La teoría del vitriolo como causa de la locura

“Veronika decide morir” es la historia de una joven llamada Veronika que a pesar de que para muchos tendría todo en la vida- un trabajo, belleza, salud- decide suicidarse, pero no lo logra. Llega a un hospital siquiátrico donde se encuentra con un joven esquizofrénico, con una abogada depresiva absorbida por las exigencias de su trabajo y con varios otros casos.

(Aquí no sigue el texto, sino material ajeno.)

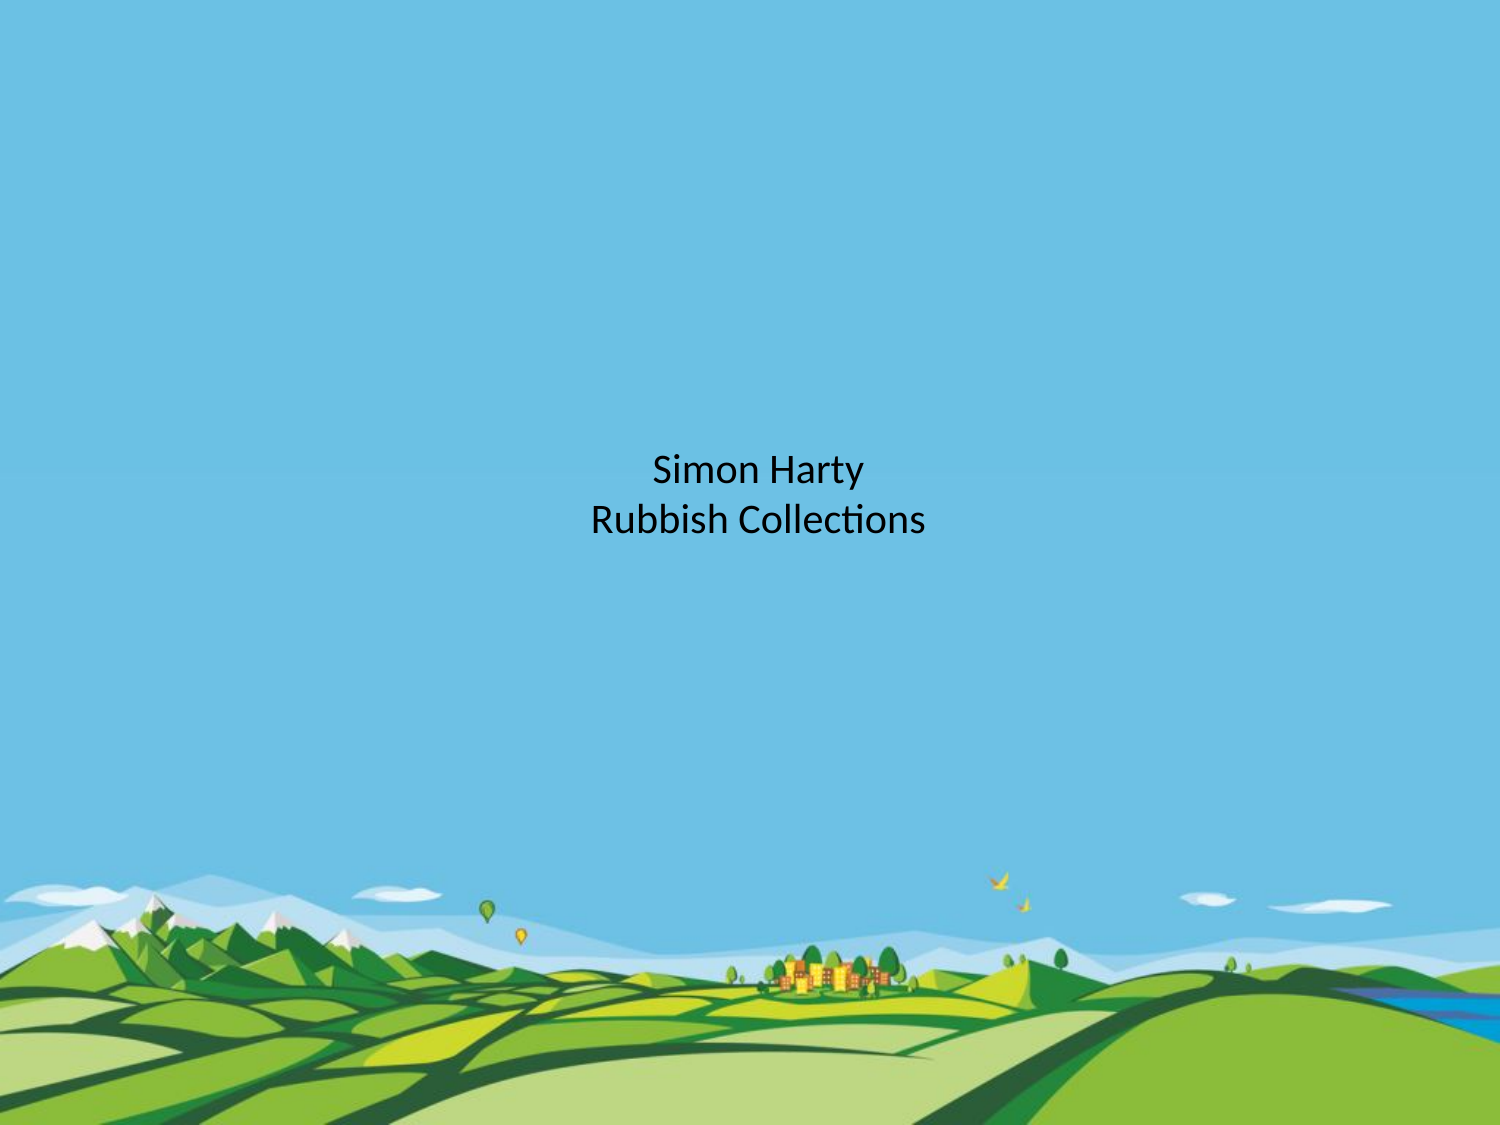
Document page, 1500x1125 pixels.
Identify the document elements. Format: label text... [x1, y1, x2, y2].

title Simon Harty Rubbish Collections [83, 432, 1434, 551]
picture [0, 0, 1500, 1125]
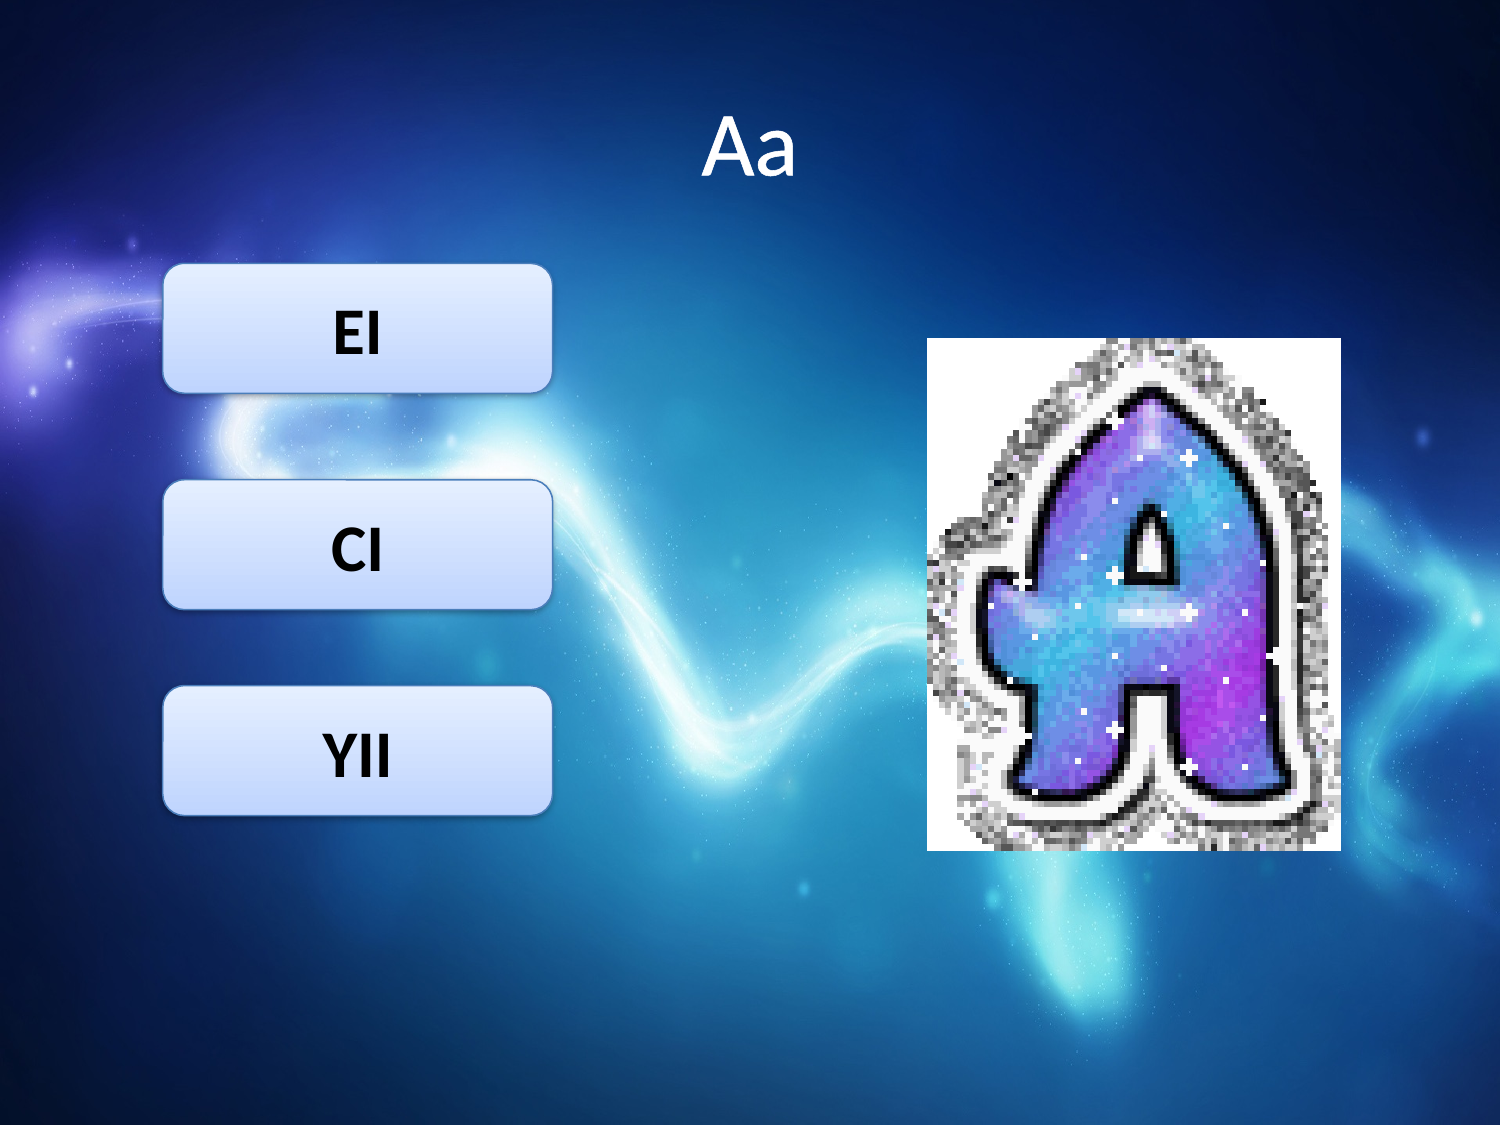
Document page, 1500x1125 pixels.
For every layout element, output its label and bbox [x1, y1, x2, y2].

picture [0, 0, 1500, 1125]
list [926, 337, 1341, 851]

A cargo de este hospital estaba el doctor Igor, quien representaría al “científico loco” obsesionado por encontrar un remedio para la locura; trabaja afanosamente en la teoría del vitriolo o amargura: “Al igual que el organismo segrega la libido, el vitriolo se segrega cuando un ser humano esta bajo los efectos del miedo. La mayoría de las personas afectadas logra identificar su sabor que no es ni dulce ni salado sino amargo”, expone Paulo Cohelo en una columna de opinión del periódico El Comercio.

Según esta teoría todos los seres humanos poseen un grado de vitriolo el cual se ve potenciado cuando existe miedo; miedo a la realidad- como sería el caso del esquizofrénico- miedo a no cumplir con los estándares exigidos- como con la mujer que padece depresión a causa de su trabajo.

Ciertas personas utilizan como mecanismo de defensa ante el miedo el aislarse del mundo a fin de que nadie pueda dañarlas. Al evitar el contacto con otros limitan el crecimiento interno propio de la convivencia transformando sus vidas en una rutina. De aquí que se origine la pérdida de voluntad y consiguiente falta de expresión de los deseos y sentimientos.

El caso de Veronika y del joven “Bane”

Veronika y el autor de la tragedia en Denver reflejan la consecuencia más extrema de la locura: la muerte. La primera decide suicidarse y el segundo atentar contra otras vidas.

En la novela de Cohelo se compara a los locos con los héroes, pues ambos no tienen miedo de vivir o morir: “Tanto a los héroes como a los locos el peligro les era indiferente, y seguían adelante aunque las personas de su entorno intentaran detenerles”, dice un fragmento del libro aludido.

Cabe destacar la sincronía que tienen la historia de Veronika y del joven “Bane”, pues a pesar de que la primera pertenece a una novela, el segundo utiliza un disfraz de villano para asesinar, como si fuese parte de un relato de terror.

En ambos casos, la llegada de la muerte marca el punto de partida para liberar las emociones reprimidas. De alguna manera el loco se sana cuando deja fluir su locura, pues se encuentra con lo que realmente es: en el caso de Veronika, el intento de suicidio le permitió concientizar la idea de muerte y así valorar la vida; en el caso del joven “Bane”, le permitió liberar frustraciones y otras trabas que probablemente le impidieron desarrollarse como un individuo normal en la sociedad.